How server farms power your favorite esport

This article is part of a collaboration with iQ by Intel.

After the revelation that the NSA was using widespread data collection to keep tabs on pretty much everyone, the luddite defense force came out to crucify Big Data. Jaron Lanier penned for the New York Times a particularly alarming editorial. “The new class of ultra-influential computers come in many guises. Some run financial schemes, like high-frequency trading, and others run insurance companies. Some run elections, and others run giant online stores,” he wrote, explaining how usually the purpose of these super-servers is to tabulate ways to increase profit at the expense of you and me.

He makes a convincing if polarized case: Big Data is across the board a misanthropic disaster. But it may be rash to vilify a technology because companies want to use it to maximize their intake. There are plenty of good uses for Big Data, too. IBM’s Jeopardy!-winning Watson, for instance, is being used in Africa to diagnose problems like cholera outbreaks and water scarcity. Server farms are responsible for Google being able to catalogue the Web. And these same techniques have helped League of Legends become a perennial favorite among esport circles. The competitive multiplayer RPG, in which two teams of players pick one of a hundred “champions” to attack the others’ base, has a daunting 27 million daily users. Without a way to sort out the data, there’d be no chance to balance the game among its hundred-plus unique champions effectively.

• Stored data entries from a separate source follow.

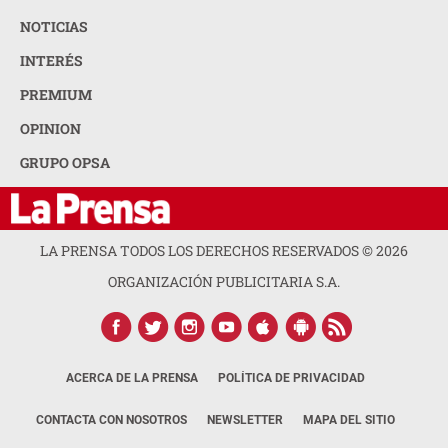
NOTICIAS
INTERÉS
PREMIUM
OPINION
GRUPO OPSA
LA PRENSA TODOS LOS DERECHOS RESERVADOS ©
2026
ORGANIZACIÓN PUBLICITARIA S.A.
ACERCA DE LA PRENSA
POLÍTICA DE PRIVACIDAD
CONTACTA CON NOSOTROS
NEWSLETTER
MAPA DEL SITIO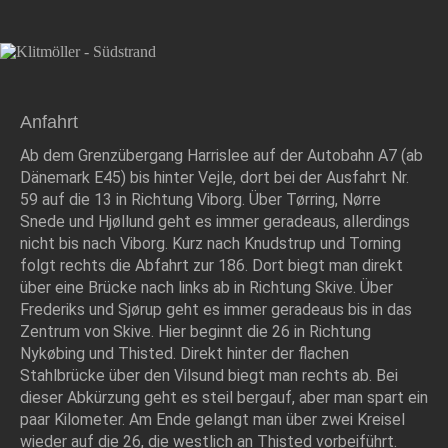
Anfahrt
Ab dem Grenzübergang Harrislee auf der Autobahn A7 (ab
Dänemark E45) bis hinter Vejle, dort bei der Ausfahrt Nr.
59 auf die 13 in Richtung Viborg. Über Tørring, Nørre
Snede und Hjøllund geht es immer geradeaus, allerdings
nicht bis nach Viborg. Kurz nach Knudstrup und Torning
folgt rechts die Abfahrt zur 186. Dort biegt man direkt
über eine Brücke nach links ab in Richtung Skive. Über
Frederiks und Sjørup geht es immer geradeaus bis in das
Zentrum von Skive. Hier beginnt die 26 in Richtung
Nykøbing und Thisted. Direkt hinter der flachen
Stahlbrücke über den Vilsund biegt man rechts ab. Bei
dieser Abkürzung geht es steil bergauf, aber man spart ein
paar Kilometer. Am Ende gelangt man über zwei Kreisel
wieder auf die 26, die westlich an Thisted vorbeiführt.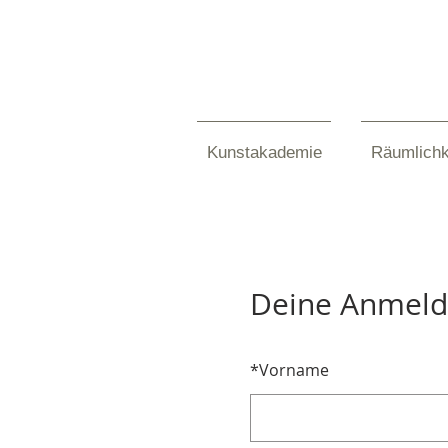
Kunstakademie
Räumlichk
Deine Anmel
*
Vorname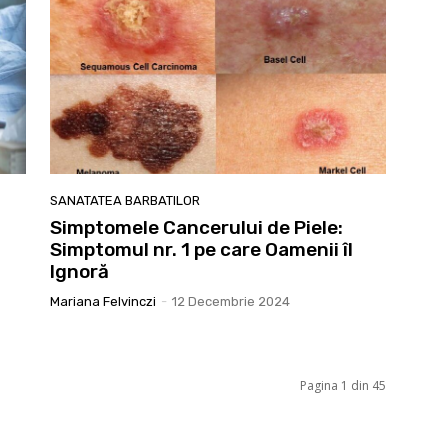
SANATATEA BARBATILOR
Simptomele Cancerului de Piele:
Simptomul nr. 1 pe care Oamenii îl
Ignoră
Mariana Felvinczi
-
12 Decembrie 2024
Pagina 1 din 45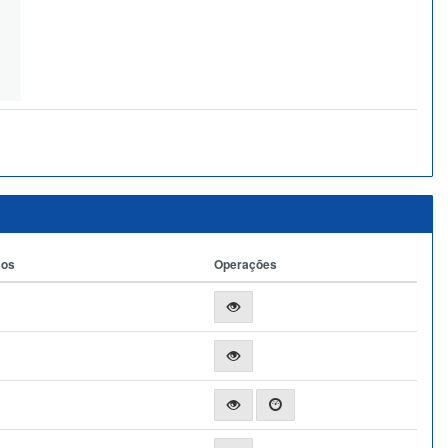
ços
Operações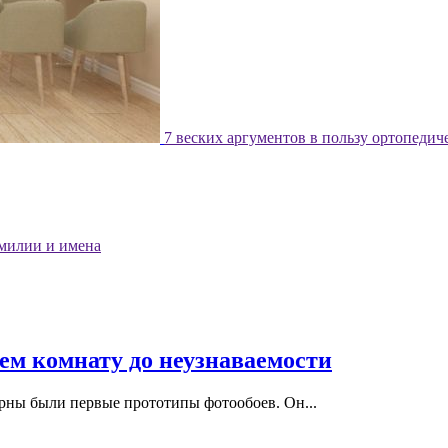
7 веских аргументов в пользу ортопедич
милии и имена
ем комнату до неузнаваемости
лярны были первые прототипы фотообоев. Он...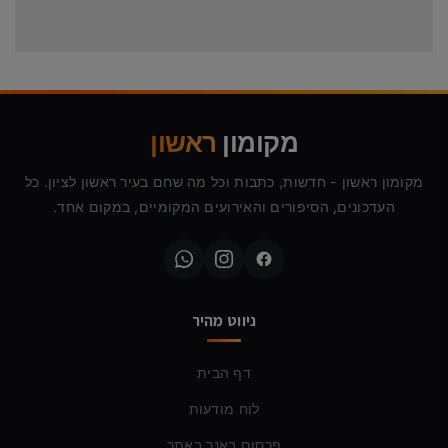
מקומון
ראשון
מקומון ראשון - חדשות, כתבות וכל מה שחם בעיר ראשון לציון. כל
העדכונים, הסיפורים והאירועים המקומיים, במקום אחד.
ניווט מהיר
דף הבית
לוח מודעות
פרסום באנר באתר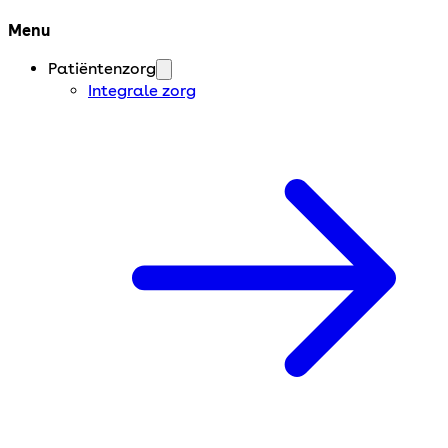
Menu
Patiëntenzorg
Integrale zorg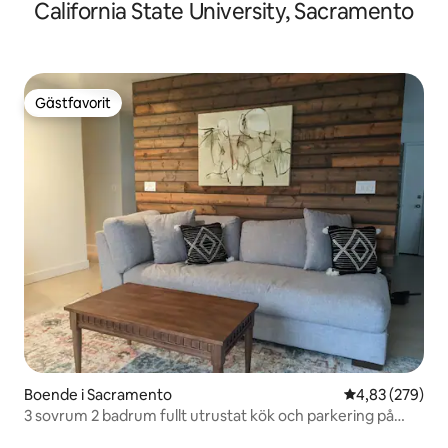
California State University, Sacramento
Gästfavorit
Gästfavorit
Boende i Sacramento
4,83 av 5 i ge
4,83 (279)
3 sovrum 2 badrum fullt utrustat kök och parkering på
gatan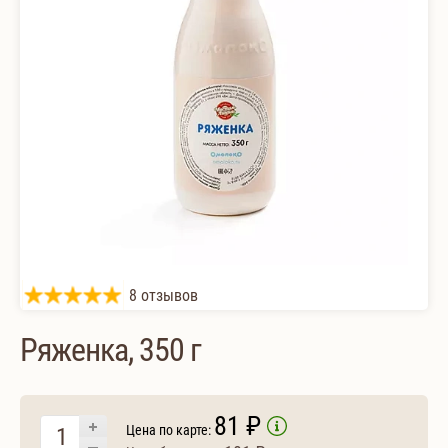
8 отзывов
Ряженка, 350 г
81 ₽
Цена по карте:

“The whole point of League of Legends is to be on the Internet with this very rich, fat client and competing against other people,” says Bill Grosso, CEO of Scientific Revenue analytics group, explaining how the advent of online gaming has shifted game companies’ entire philosophies. Before the Internet, when a company shipped a product it was a done deal. But now online games are perpetually under development, constantly being upgraded and tweaked. Since these games are always-on, they might as well start storing data to improve the game. But, says Grosso, “This quickly becomes an overwhelming amount of information. It’s scary big!”

Thus, server farms were born. Lanier describes them in his article as “gigantic facilities, located in obscure places where they have their own power plants and some special hookup to nature, like a remote river, that allows them to cool a fantastic amount of waste heat.” The purpose of these unmanned architectural beasts gobbling up the hinterland is to give shelter to legions of computer servers performing calculations that were impossible previously. “When you have 20 million people playing a game, and you’re getting telemetry data, behavioral data, and game activity data and storing it somewhere, the old model breaks completely,” Grosso says. To put it another way, without server farms, there would be no DOTA, no League of Legends, no Diablo 3.

To effectively manage all those chain vests and chalices of harmony requires a change in the way that we think about computing. One might think that the key would be building a bigger, badder supercomputer, but that just proves slow and clumsy. Grosso elaborates that it’s vastly better to use a large numbers of smaller computers connected loosely. “Standard server class computers, like you can get from Dell. You have a whole bunch of these guys,” he says. Once in the network, the data analysis is farmed out to every computer, each doing its part. It’s that moment in technology’s infancy where it learns to share. That’s not so misanthropic after all.